L’inverno dei … tamponi
Il Covid 19, nonostante la massiccia campagna di vaccinazione e la più che responsabile risposta dei cittadini in termini percentuali, continua a condizionare l’informazione e di conseguenza la vita e le attese della gente.
Di quest’inverno, fortunatamente meno problematico del precedente ma ancora lontano dalla cosiddetta normalità, rimarrà il ricordo delle file davanti o sul retro delle farmacie per accedere al tampone rapido, il lasciapassare necessario per rimpatriate familiari e di lavoro, o semplicemente per essere più sicuri.
Per quanto ancora?
Il 2022, almeno a stare agli annunci tutt’altro che univoci degli esperti, la pandemia e la miriade di crisi che ha generato potrebbero iniziare a recedere in modo stabile. Ma anche nello scenario migliore che tutti auspichiamo, quella che si prospetta è una fase di nuove sfide che non possono essere affrontate con le modalità e i meccanismi decisionali del passato.
La pandemia infatti ha rivelato falle e carenze che hanno minato non poco la fiducia dei cittadini nelle capacità della politica di affrontare aspetti fondamentali della società come la prevenzione e la salute.
Non da meno l’economia e la vita di tutti i giorni che, archiviato il timore di nuovi lockdown generalizzati, deve fare i conti con l’aumento del costo della vita che si preannuncia andare di pari passo con l’uscita dall’emergenza sanitaria. Da citare infine la ricomparsa di una parola che l’Euro ci aveva quasi fatto dimenticare, l’inflazione.
Di fronte a rischi crescenti e alla incapacità di tenervi fronte, abbiamo iniziato a cercare i colpevoli. Alcuni puntano il dito contro leader politici inetti, altri incolpano i dirigenti aziendali ma c’è anche chi, e non sono pochi, vede una cospirazione delle élite mondialiste.
Trovare risposte definitive non è mai facile e in Italia ancora di più perché i processi, quando si fanno, non finiscono mai.

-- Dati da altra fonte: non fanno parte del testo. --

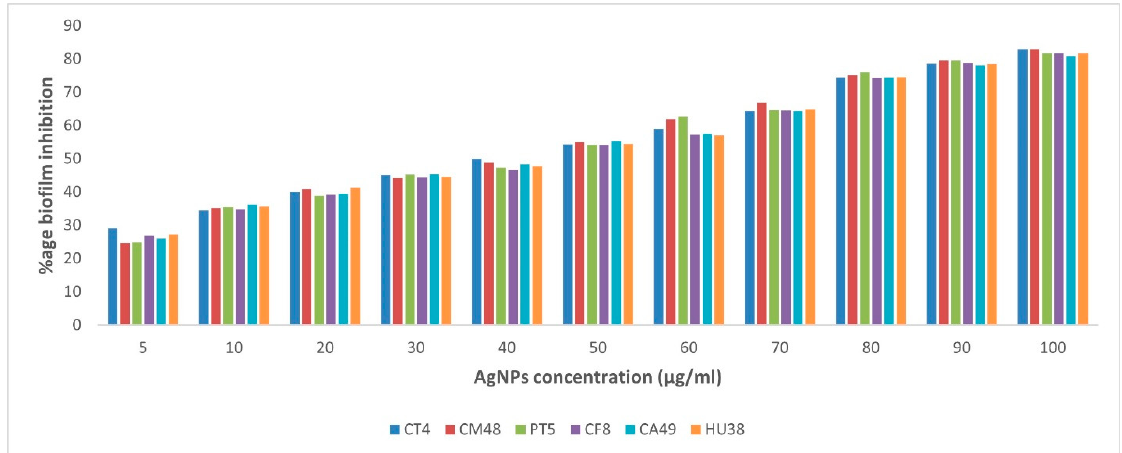
Figure 3. Percent inhibition of biofilm formation by various concentrations of AgNPs against Clostridium perfringens . The absorbance was measured at 620 nm for the quantification of biofilm formation. CT: chicken intestine, CM: chicken meat, PT: pigeon intestine, CF: camel feces, CA: camel meat, HU: human stool. Table 4. Qualitative estimation of color intensity of biofilm formation by tube method in absence and presence of silver nanoparticles (AgNPs) at different concentrations on Clostridium perfringens isolates.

La verità è complicata ma appare sempre più evidente che l’approccio adottato a breve termine, per tentativi ed errori, ha portato a una gestione confusa della pandemia e delle sue ricadute socioeconomiche. Al centro della nostra incapacità di prevedere e gestire i rischi c’è un problema di governabilità e le istituzioni con le rispettive leadership non infondono grande fiducia nel futuro. In questi mesi di pandemia talvolta si è sentito echeggiare la parola ‘guerra’ come impropria similitudine per le difficoltà causate dal virus arrivato poco più di due anni fa dalla Cina.

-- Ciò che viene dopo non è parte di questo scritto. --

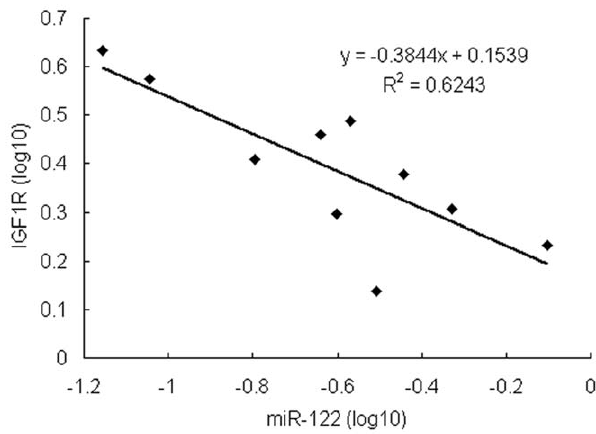
Figure 8. The expression of miR-122 and IGF1R is negatively correlated in clinical BC tissues. There may be an inverse relationship between the expression of miR-122 and IGF1R.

Dalla tragedia della seconda Guerra Mondiale siamo usciti perché nelle istituzioni e nell’imprenditoria, c’erano leader forti. Era una società in cui potere e gestione gerarchica funzionavano, e i progressi tecnologici ed economici avvantaggiavano quasi la totalità dei cittadini lasciando intravvedere un avvenire positivo per tutte o quasi le classi sociali ed in particolare per i giovani: in una parola fiducia nel futuro. Adesso è tutto più complicato. L’interdipendenza tra i popoli e tra le economie del mondo, dimostrata con evidenza anche dal Covid 19, condizionano le scelte di ciascuno Stato e qui entrano in gioco la tempestività e l’efficacia delle decisioni da prendere. Il mondo oggi sta affrontando gravi perturbazioni causate da collegamenti commerciali interrotti, dall’impennata dei prezzi energetici e del rimpallo tra domanda e offerta di lavori che non ci sono più e di nuove professioni che non trovano risorse umane all’altezza. Una complessa competizione tra sistemi e rischio di conflitti anche nella ‘vecchia’ Europa in paesi non molto lontani dai nostri confini.